Continuous Profiling is the final piece of the observability puzzle:

Metrics: Tells you "what" is slow
Logs: Tells you "what happened"
Traces: Tells you "where" it is slow
Profiles: Tells you "why" it is slow (at the code level)

Use the Pyroscope + Grafana combination to trace performance issues in production environments down to the code level.

Quiz: Continuous Profiling Comprehension Check (7 Questions)

Q1. How does Continuous Profiling differ from traditional profiling?

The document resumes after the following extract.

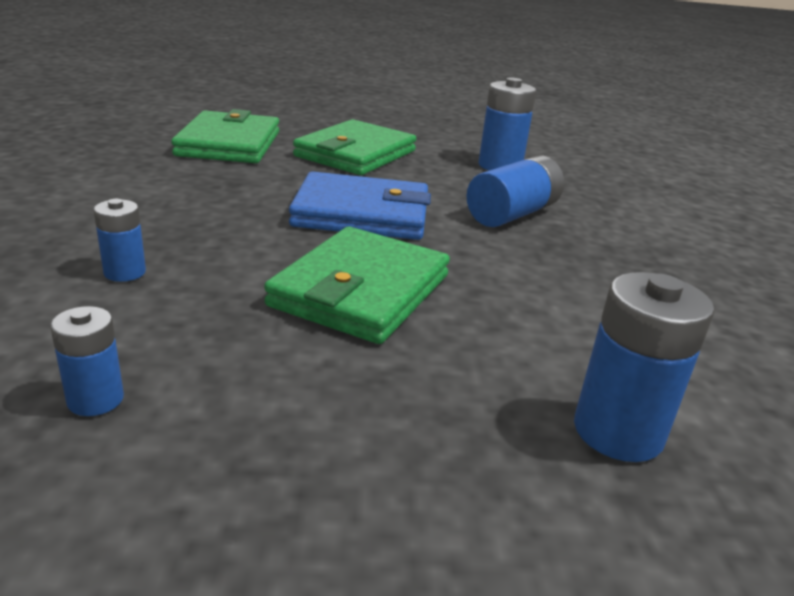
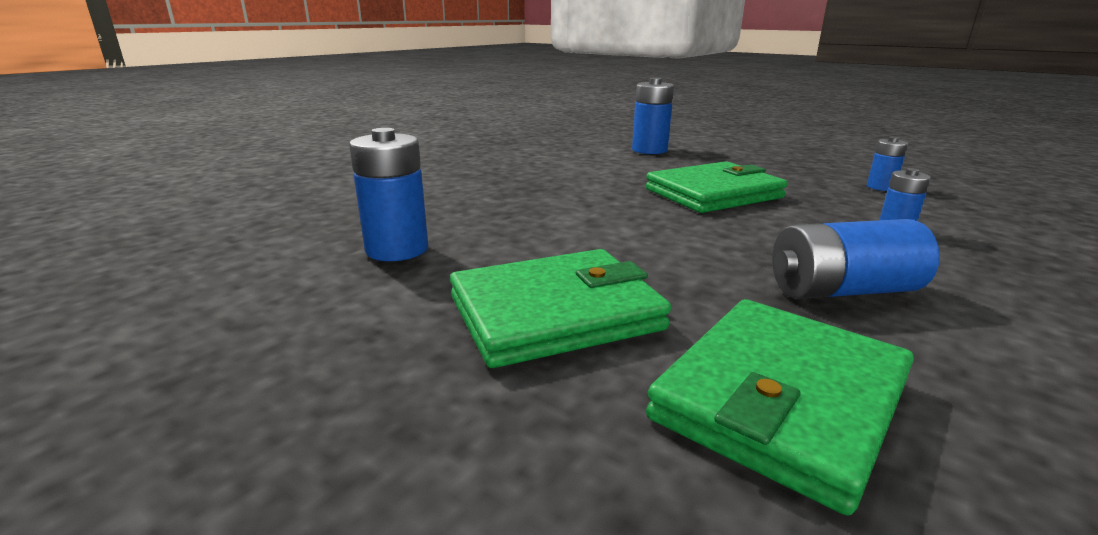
camera: 140 degrees left, 5 degrees down
blue wallet [289,171,431,240] -> none
blue battery [466,155,564,227] -> blue battery moved to [772,219,940,299]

It is always on, continuously collecting in production with only 2-5% overhead, and enables time-range comparisons.

Q2. What are the advantages of eBPF profiling?

It can collect profiles from all processes at the kernel level without any code changes.

Q3. What does the X-axis represent in a Flame Graph?

The proportion of time spent in that function (and its child functions). Wider means more time consumed.

Q4. Why is hostPID: true required in the Grafana Alloy DaemonSet?

eBPF needs access to the host's process information, which requires the host PID namespace.

Q5. Which profile type is suitable for tracking memory leaks?

The inuse_space (currently used memory) profile tracks allocations that increase over time.

Q6. What are the use cases for Diff View?

Comparing profiles before and after deployment to see how new code impacted performance.

Q7. What are the benefits of integrating Traces with Profiling?

You can jump directly from a slow trace to the code-level profile at that exact moment, pinpointing the exact cause of the bottleneck.